Карадаг не встречает путника — он подкарауливает его, как мысль, от которой невозможно отмахнуться. И чем ближе подходишь, тем яснее становится: сюда не приходят «посмотреть». Сюда приходят — и потом долго не могут объяснить, что именно с ними произошло.

Мы поднимались по тропе — узкой, упрямой, тянущейся вверх, точно нить, натянутая чьей-то холодной рукой. Шли молча; так бывает в местах, где слова начинают казаться неуместным шорохом. Воздух был сух, и в этой сухости было что-то истощающее, словно сама земля выдыхала из тебя привычную уверенность. Я замечал, что идущие впереди, сами того не сознавая, наклонялись — и не только от подъёма: здесь, среди чёрных камней, человек невольно делается ниже.

На повороте, когда деревья раздвинулись, показался Карагач. Скалы стояли, как придворные фигуры, застывшие в вечной процессии: Король и Королева, Свита и будто бы Трон — всё так отчётливо, что разум, привычный к порядку, почти охотно соглашался принять эту каменную монархию за истинную. Но в том-то и было странное: чем дольше я смотрел, тем меньше верил глазам. Карадаг не показывал — он внушал.

Гид произносил названия — Пряничный Конь, Пирамида, Шапка Мономаха — и слова, казалось, цеплялись за камень, как бумажные ярлыки на железе. Где-то у моря была арка, которую любят называть Золотыми воротами, но мне почему-то слышалось другое имя — грубое и древнее, как ругательство, произнесённое в молитве: Шайтановы ворота. И я поймал себя на мысли, что второе название — честнее. Оно не украшает, а предупреждает.
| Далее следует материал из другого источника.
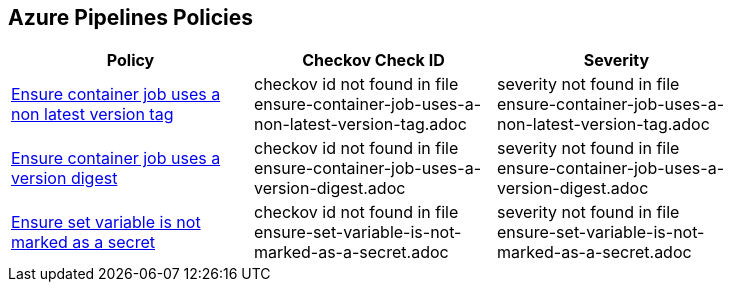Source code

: == Azure Pipelines Policies

[width=85%]
[cols="1,1,1"]
|===
|Policy|Checkov Check ID| Severity

|xref:ensure-container-job-uses-a-non-latest-version-tag.adoc[Ensure container job uses a non latest version tag]
|checkov id not found in file ensure-container-job-uses-a-non-latest-version-tag.adoc
|severity not found in file ensure-container-job-uses-a-non-latest-version-tag.adoc


|xref:ensure-container-job-uses-a-version-digest.adoc[Ensure container job uses a version digest]
|checkov id not found in file ensure-container-job-uses-a-version-digest.adoc
|severity not found in file ensure-container-job-uses-a-version-digest.adoc


|xref:ensure-set-variable-is-not-marked-as-a-secret.adoc[Ensure set variable is not marked as a secret]
|checkov id not found in file ensure-set-variable-is-not-marked-as-a-secret.adoc
|severity not found in file ensure-set-variable-is-not-marked-as-a-secret.adoc


|===

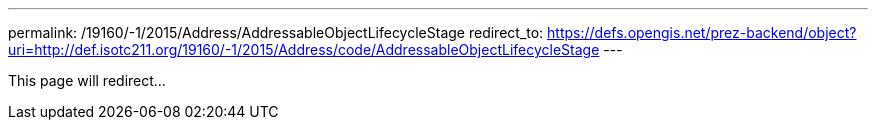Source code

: ---
permalink: /19160/-1/2015/Address/AddressableObjectLifecycleStage
redirect_to: https://defs.opengis.net/prez-backend/object?uri=http://def.isotc211.org/19160/-1/2015/Address/code/AddressableObjectLifecycleStage
---

This page will redirect...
Мы остановились на привале, и в этот миг случилось то, что, пожалуй, и стало для меня настоящим началом путешествия.

После недавнего ливня край тропы осыпался, и из влажной земли торчал уголок мешка — ветхого, почти сгнившего. В нём не было того случайного бесстыдства мусора; напротив, он выглядел так, словно его не бросили, а спрятали — поспешно, с тревогой. Я нагнулся, дотронулся — мешковина разошлась, как старая кожа, и на ладонь посыпались камни.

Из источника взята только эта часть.